# What you should do
Without copying any picture, transcribe exactly the lines of the data below from the one containing "exposure_s: 1/160" through the one containing "exposure_s: 1/250".
+++ Available data
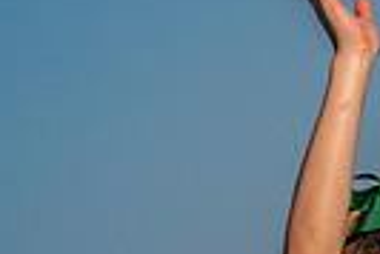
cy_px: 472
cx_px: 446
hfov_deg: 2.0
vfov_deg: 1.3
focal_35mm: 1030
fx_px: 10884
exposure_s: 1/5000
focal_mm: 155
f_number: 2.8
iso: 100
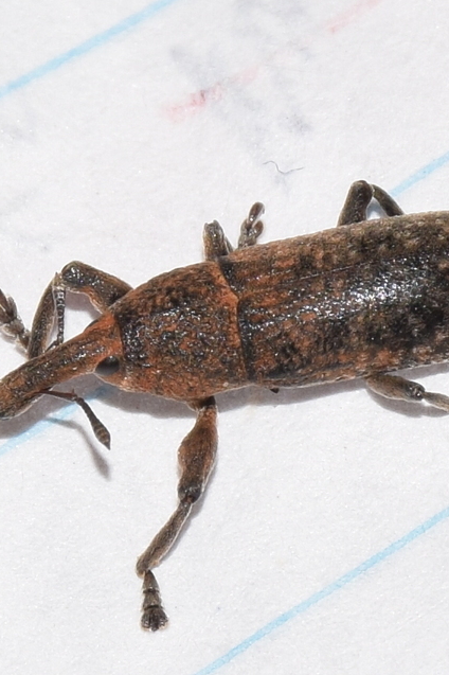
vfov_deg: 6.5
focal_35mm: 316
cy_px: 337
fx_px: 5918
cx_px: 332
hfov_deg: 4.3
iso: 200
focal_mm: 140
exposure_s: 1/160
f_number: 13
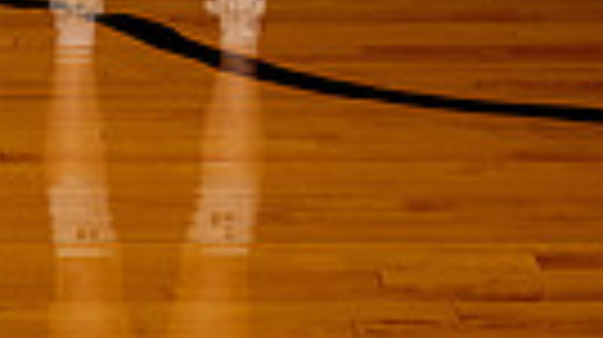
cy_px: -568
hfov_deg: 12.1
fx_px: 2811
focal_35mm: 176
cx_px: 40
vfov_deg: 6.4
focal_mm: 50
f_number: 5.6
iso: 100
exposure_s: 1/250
++++++
+++ Available data
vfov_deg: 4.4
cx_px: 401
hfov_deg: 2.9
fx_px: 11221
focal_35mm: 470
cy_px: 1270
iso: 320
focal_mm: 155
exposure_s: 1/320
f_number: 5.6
++++++
# Task result
exposure_s: 1/160
f_number: 13
cy_px: -568
hfov_deg: 12.1
fx_px: 2811
focal_35mm: 176
cx_px: 40
vfov_deg: 6.4
focal_mm: 50
f_number: 5.6
iso: 100
exposure_s: 1/250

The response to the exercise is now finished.